Work task A:
Answer these questions about the book review, one per line, marking each answer with the matching numeral:
(i) Who created the satirical character McGrath?
(ii) With whom does McGrath advise Britain to replace those who voted for Brexit?
(iii) Besides a necessary contribution to the culture wars, what does the reviewer call the book?
Work task B: Summarize the book review in two sentences.

Source document:
'''
With a knack for conflict analysis that would rival Churchill’s, McGrath identifies our real enemies with panache. “Every sperm is an invader” if you didn’t know, and those who commit cultural genocide by doing yoga are civilization’s true adversaries. As are compilers of the English dictionary who give credence to antediluvian definitions of racism that enable us to think a person of colour can also be racist.

They must be defeated, as do the Brexiteers who are the agents of a nascent Fourth Reich. To extinguish this threat, McGrath advises that Britain should replace those who voted for Brexit with migrants from Syria. We also mustn’t fear Islamists since they are strong allies of feminists.

As many should know by now, everything I discussed above is the product of Andrew Doyle’s genius. Doyle is a writer who saw the creation of a satirical character as the only viable response to a culture that is “impervious to reason.”

As I wrote in December, parodying wokeness might be the “best way to expose its futility.” Good ideas and well-reasoned arguments should then buttress satire.

Parodies like this should be used to shine a light on the pest of shoddy woke thinking so we can then apply reason and truth as disinfectants.

The book is a necessary contribution to the culture wars, and one of the most amusing things I’ve ever read. I must say that there were a few moments wherein I asked myself if Doyle was going too far with his portrayal of the prototypical woke Leftist.

But reminding myself of my own interactions with Social Justice Warriors ascertained that such concerns were misplaced. It is both disconcerting and hilarious how blurred the lines are between parody and reality.

Having sat in on many woke congregations, I feel comfortable inferring that McGrath’s writings are one gigantic thought bubble for what some wokescolds might actually think. I can see one of my professors agreeing with McGrath, particularly when she explains ways to modify the curriculum to have it nurture social justice inclinations, and when she discusses the superiority of Blackness over Whiteness.

Indeed, wokeness is a phenomenon that we may never be able to comprehend fully.

But no matter the extent of our bewilderment, it is clear that we are living during a time of full wokenization.

Under the tutelage of McGrath’s disciples, society will proceed into the future “Hornlocked and hyperwoke.” We best get ready.
'''
Study material:
'''
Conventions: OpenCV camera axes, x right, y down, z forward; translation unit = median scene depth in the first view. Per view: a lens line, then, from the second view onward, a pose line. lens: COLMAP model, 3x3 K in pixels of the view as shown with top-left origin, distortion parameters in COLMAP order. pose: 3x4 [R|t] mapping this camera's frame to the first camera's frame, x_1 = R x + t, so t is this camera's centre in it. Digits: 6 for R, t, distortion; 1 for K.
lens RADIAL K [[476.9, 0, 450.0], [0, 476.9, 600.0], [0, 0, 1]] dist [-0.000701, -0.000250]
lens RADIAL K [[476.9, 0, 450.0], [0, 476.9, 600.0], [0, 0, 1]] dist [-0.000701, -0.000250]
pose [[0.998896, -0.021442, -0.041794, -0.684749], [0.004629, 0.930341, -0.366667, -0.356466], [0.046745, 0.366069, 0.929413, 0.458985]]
'''
'''
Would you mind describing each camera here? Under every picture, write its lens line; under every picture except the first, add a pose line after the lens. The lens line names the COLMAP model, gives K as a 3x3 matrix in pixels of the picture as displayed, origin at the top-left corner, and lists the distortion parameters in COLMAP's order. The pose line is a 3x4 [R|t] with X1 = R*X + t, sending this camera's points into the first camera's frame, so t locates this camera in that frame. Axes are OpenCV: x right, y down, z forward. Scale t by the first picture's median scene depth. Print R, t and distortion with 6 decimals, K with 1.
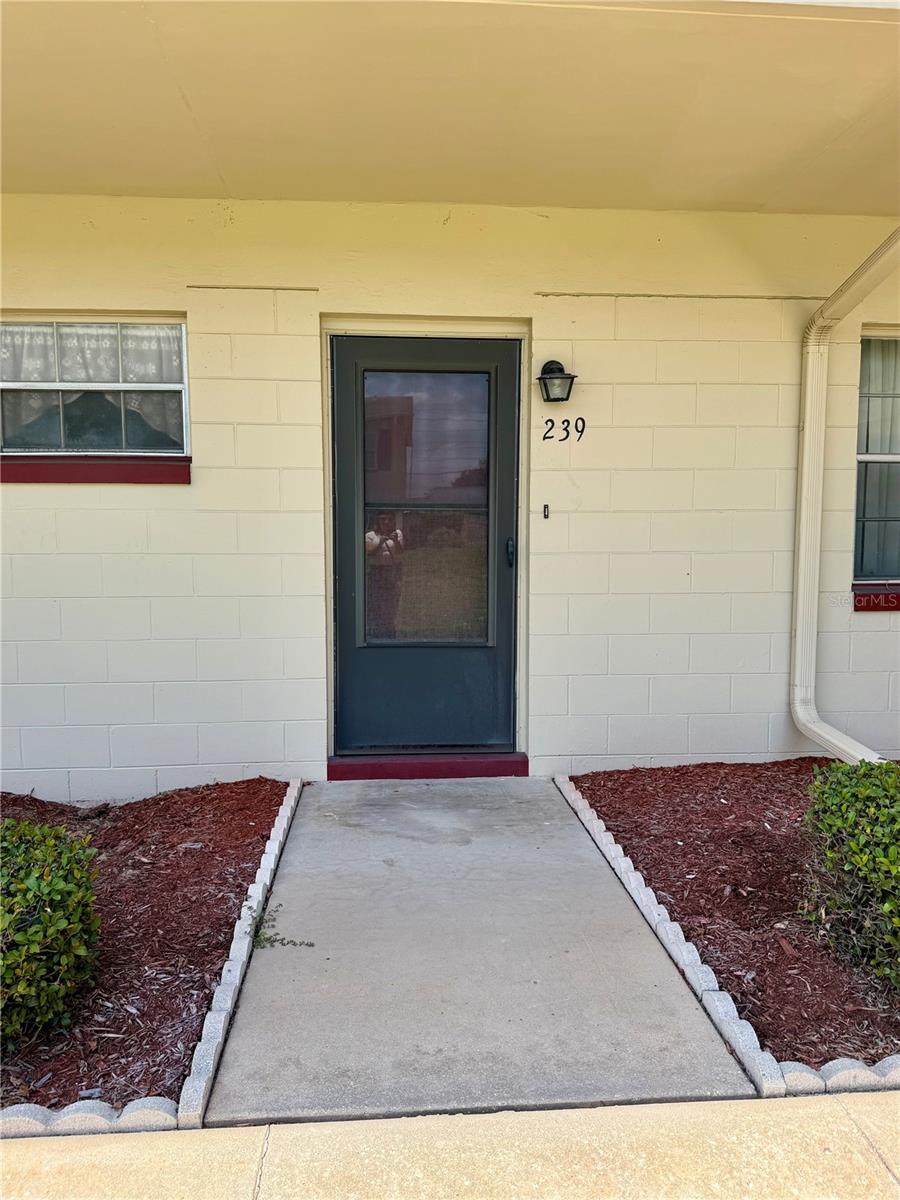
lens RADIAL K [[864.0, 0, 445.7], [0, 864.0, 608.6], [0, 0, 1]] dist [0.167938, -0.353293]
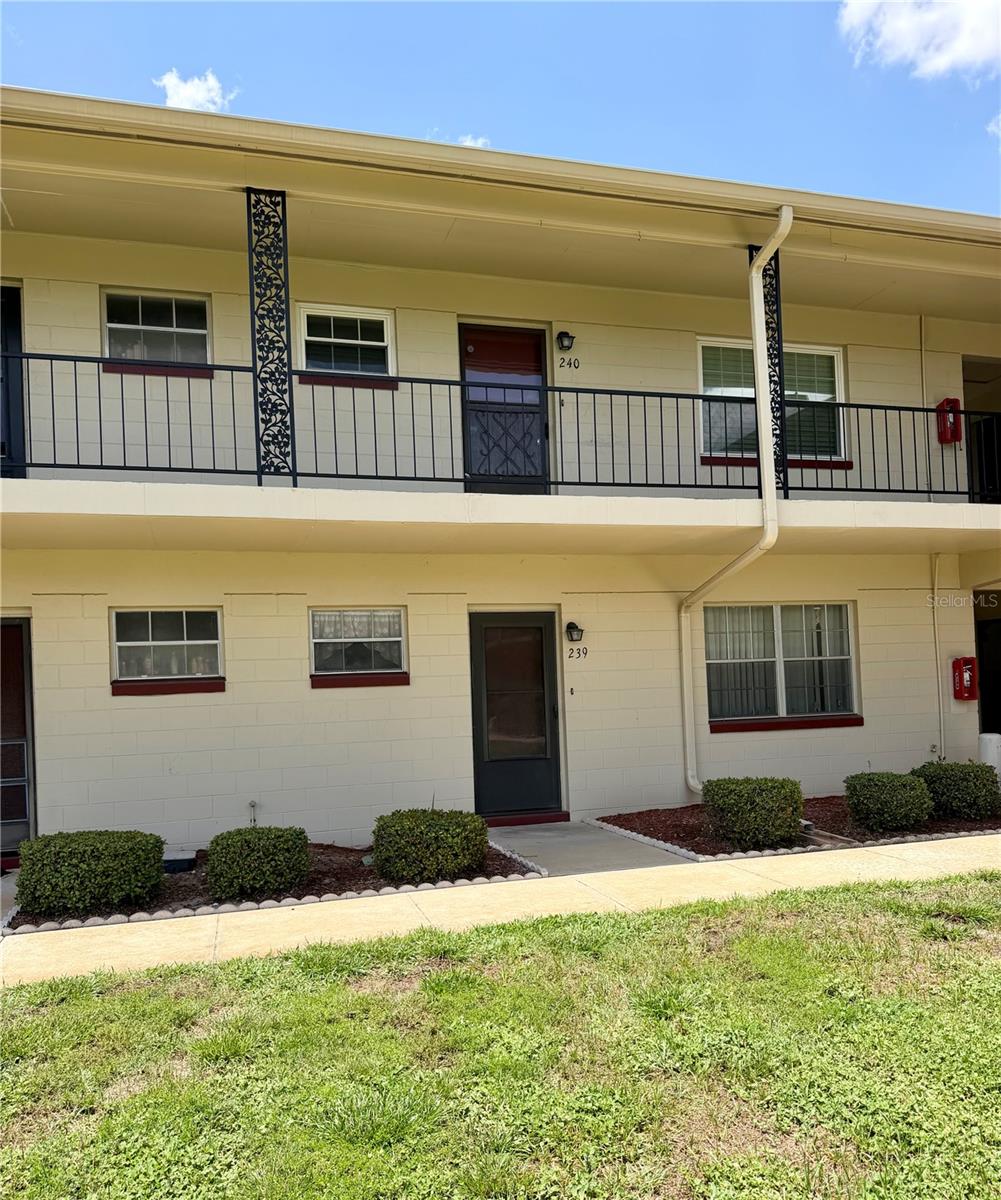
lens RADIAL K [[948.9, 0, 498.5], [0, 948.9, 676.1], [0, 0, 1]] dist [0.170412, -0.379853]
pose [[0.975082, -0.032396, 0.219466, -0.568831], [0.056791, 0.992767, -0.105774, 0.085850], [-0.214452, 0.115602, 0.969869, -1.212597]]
'''
Written answer A:
(i) Andrew Doyle
(ii) Migrants from Syria
(iii) One of the most amusing things the reviewer has ever read

Written answer B: The review describes McGrath, a satirical character created by the writer Andrew Doyle, who claims that people doing yoga commit cultural genocide and that Britain should replace those who voted for Brexit with migrants from Syria. The reviewer calls the book a necessary contribution to the culture wars and one of the most amusing things they have read, and finds the lines between parody and reality blurred.